I care to pass on my family stories. ...my daughters have clear minds without the degeneration of faiths to pass on such stories and mine. ....not a grandpa yet but my more recent lovers value "living memory" ....America is a racist melting pot so more distinct stories from my Dutch grandfather neither fit in my childhood wooden shoes nor the Dutch language he never taught me but did speak with Teddy Roosevelt in South Dakota. ....sharing memories now is how we all can be remembered into the future. ....I have Atheist forebears and I do delete faith obsessions that other believers in my family wanted me to follow. ....our science and skills define us better than preacher echoes
Yes. 100% yes. Phylis was a family friend who made carrot cake for the holidays every year and would give them to her family and included us. When she died of cancer, there were a few years without carrot cake. Now I make about 30 carrot cakes and 150 cupcakes and deliver them to friends and family between Thanksgiving and Christmas. When I do it, I think of how much work Phylis put into this and how she included us. I remember how she used to yell at my father and put him in his place when he needed it. I remember the first time my father apologized. I was 24 and being deployed and he screamed at me when I told him. Phylis yelled at him and changed my relationship with my father forever. When ever a friend loses someone, I bring them "Fuck Cancer" cupcakes and tell them about Phylis and what a difference she made in my life and how my memory of her changes me and changes the world.
I don't want to be remembered for anything but to know that I lived a life worth remembering. I want to make a difference that outlives me, by even 5 minutes, because then I will have changed the world. I won't care once I'm dead as I'll be gone, but I care now.
Not really. I sometimes fantasise about the possibility of contributing some novel software invention to humanity, but it's pretty unlikely.

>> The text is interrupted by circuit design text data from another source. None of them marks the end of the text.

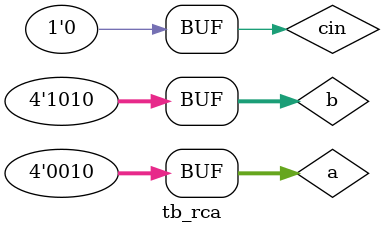
<source format=v>
module tb_rca;
reg [3:0]a,b;
wire [3:0]sum;
reg cin;
wire cout;
rca uut(
.a(a),
.b(b),
.cin(cin),
.sum(sum),
.cout(cout));
initial begin
$dumpfile("rca.vcd");
$dumpvars(0,tb_rca);
$monitor("Time=%0t,a=%b,b=%b,sum=%b,cout=%b",$time,a,b,sum,cout);
a=4'b0010;b=4'b1010;cin=1'b0;
end
endmodule

</source>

My creations are pretty mundane in the overall scheme of things. I am forced to accept that even if by chance I was remembered for something, it wouldn't be for very long.

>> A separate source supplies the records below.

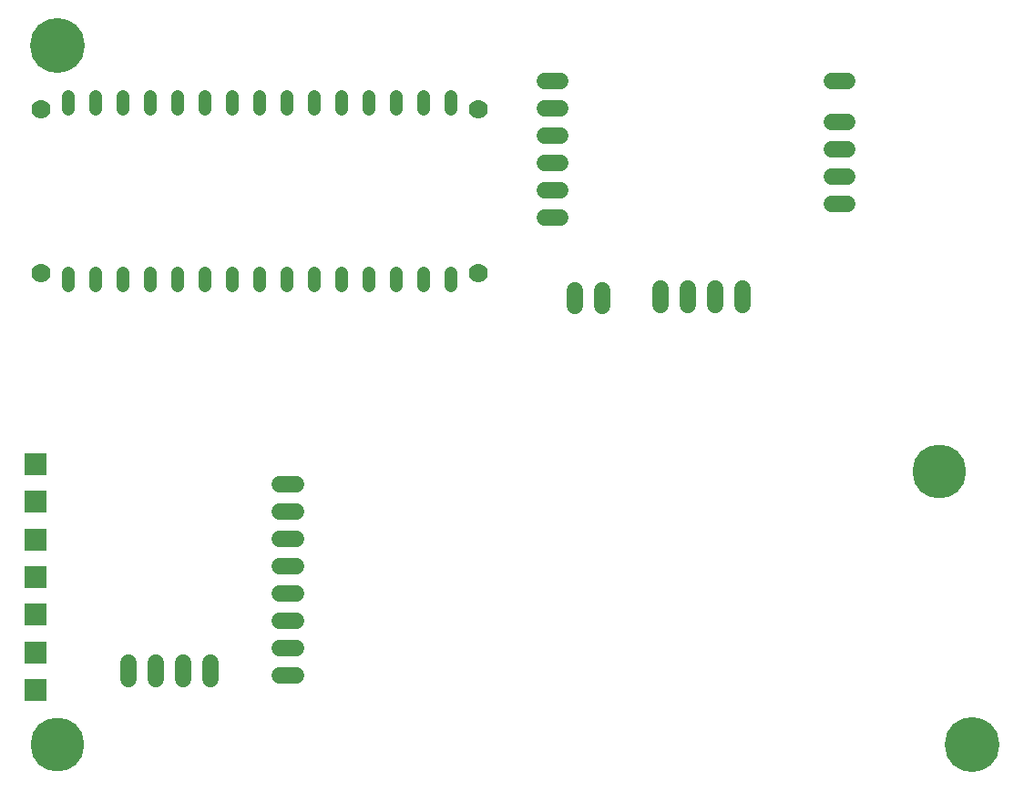
<source format=gbr>
G04 EAGLE Gerber RS-274X export*
G75*
%MOMM*%
%FSLAX34Y34*%
%LPD*%
%INSoldermask Top*%
%IPPOS*%
%AMOC8*
5,1,8,0,0,1.08239X$1,22.5*%
G01*
G04 Define Apertures*
%ADD10C,5.100000*%
%ADD11C,5.000000*%
%ADD12C,1.500000*%
%ADD13C,3.000000*%
%ADD14R,2.000000X2.000000*%
%ADD15C,1.778000*%
%ADD16C,1.200000*%
D10*
X50000Y700000D03*
X900000Y50000D03*
D11*
X50000Y50000D03*
X868964Y304000D03*
D12*
X271451Y215888D02*
X256451Y215888D01*
X256451Y139688D02*
X271451Y139688D01*
X271451Y165088D02*
X256451Y165088D01*
X256451Y190488D02*
X271451Y190488D01*
X271451Y114288D02*
X256451Y114288D01*
X256451Y241288D02*
X271451Y241288D01*
X271451Y266688D02*
X256451Y266688D01*
X256451Y292088D02*
X271451Y292088D01*
D13*
X49801Y50388D03*
D12*
X769000Y629613D02*
X784000Y629613D01*
X784000Y604113D02*
X769000Y604113D01*
X769000Y578613D02*
X784000Y578613D01*
X784000Y553113D02*
X769000Y553113D01*
X517260Y667300D02*
X502260Y667300D01*
X502260Y641900D02*
X517260Y641900D01*
X517260Y616500D02*
X502260Y616500D01*
X502260Y591100D02*
X517260Y591100D01*
X768960Y667300D02*
X783960Y667300D01*
X517260Y565700D02*
X502260Y565700D01*
X502260Y540300D02*
X517260Y540300D01*
X635360Y474000D02*
X635360Y459000D01*
X609960Y459000D02*
X609960Y474000D01*
X686160Y474000D02*
X686160Y459000D01*
X660760Y459000D02*
X660760Y474000D01*
X556300Y473000D02*
X556300Y458000D01*
X530900Y458000D02*
X530900Y473000D01*
X191900Y126200D02*
X191900Y111200D01*
X166500Y111200D02*
X166500Y126200D01*
X141100Y126200D02*
X141100Y111200D01*
X115700Y111200D02*
X115700Y126200D01*
D14*
X29000Y136000D03*
X29000Y171000D03*
X29000Y101000D03*
X29000Y311000D03*
X29000Y276000D03*
X29000Y241000D03*
X29000Y206000D03*
D15*
X34200Y488963D03*
D16*
X59600Y488963D02*
X59600Y476963D01*
X85000Y476963D02*
X85000Y488963D01*
X110400Y488963D02*
X110400Y476963D01*
X135800Y476963D02*
X135800Y488963D01*
X161200Y488963D02*
X161200Y476963D01*
X186600Y476963D02*
X186600Y488963D01*
X212000Y488963D02*
X212000Y476963D01*
X237400Y476963D02*
X237400Y488963D01*
X262800Y488963D02*
X262800Y476963D01*
X288200Y476963D02*
X288200Y488963D01*
X313600Y488963D02*
X313600Y476963D01*
X339000Y476963D02*
X339000Y488963D01*
X364400Y488963D02*
X364400Y476963D01*
X389800Y476963D02*
X389800Y488963D01*
X415200Y488963D02*
X415200Y476963D01*
X415200Y641363D02*
X415200Y653363D01*
X389800Y653363D02*
X389800Y641363D01*
X364400Y641363D02*
X364400Y653363D01*
X339000Y653363D02*
X339000Y641363D01*
X313600Y641363D02*
X313600Y653363D01*
X288200Y653363D02*
X288200Y641363D01*
X262800Y641363D02*
X262800Y653363D01*
X237400Y653363D02*
X237400Y641363D01*
X212000Y641363D02*
X212000Y653363D01*
X186600Y653363D02*
X186600Y641363D01*
X161200Y641363D02*
X161200Y653363D01*
X135800Y653363D02*
X135800Y641363D01*
X110400Y641363D02*
X110400Y653363D01*
X85000Y653363D02*
X85000Y641363D01*
X59600Y641363D02*
X59600Y653363D01*
D15*
X34200Y641363D03*
X440600Y641363D03*
X440600Y488963D03*
M02*

</source>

I tend to derive more solace from the idea of being a link in the chain, doing my part etc. While we may not individually make a great impact on the course of history, in a sense every single one of us really does influence many things. Every action we take, every conversation, every person we interact with, all has flow on effects that multiply in so many complex ways. We are all embedded in the human story and the story of the universe, and cannot be removed from it. Even if no one remembers our names, we all make a difference to those around us, and those differences all add up over time.
No. As a former teacher, college instructor, and staff developer for public schools, as well as simple contacts as a person, I know that I have influenced hundreds, if not thousands of people. From feedback I know that for many that influence was highly positive. I don't care if those influenced don't remember where he influence came from. But, I do take pride in the fact that the influence occurred.
Not really. Just my having lived and interacted with people has changed the world (I think for the better). I don't feel a need to be remembered, because I know the world is better place for my having been in it whether or nothing anyone remembers me. That is enough for me.